(Page images and extracted text)

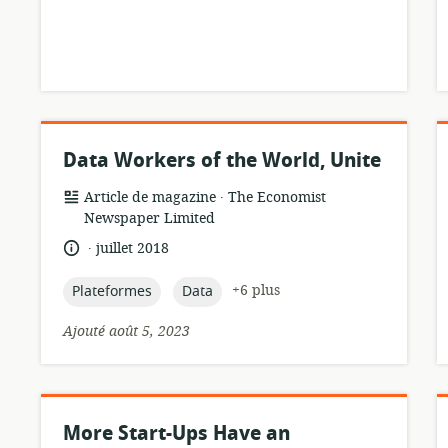
Data Workers of the World, Unite
.
Format
éditeur:
Article de magazine
The Economist
de
Newspaper Limited
ressource:
.
langue:
date
juillet 2018
de
publication:
topic:
topic:
+6 plus
Plateformes
Data
Ajouté août 5, 2023
More Start-Ups Have an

#### YOUR TASK:
Search the records for the string "Data" and, wherever a line contains it, please copy that line.

#### EXERCISE ANSWER:
Data Workers of the World, Unite
Data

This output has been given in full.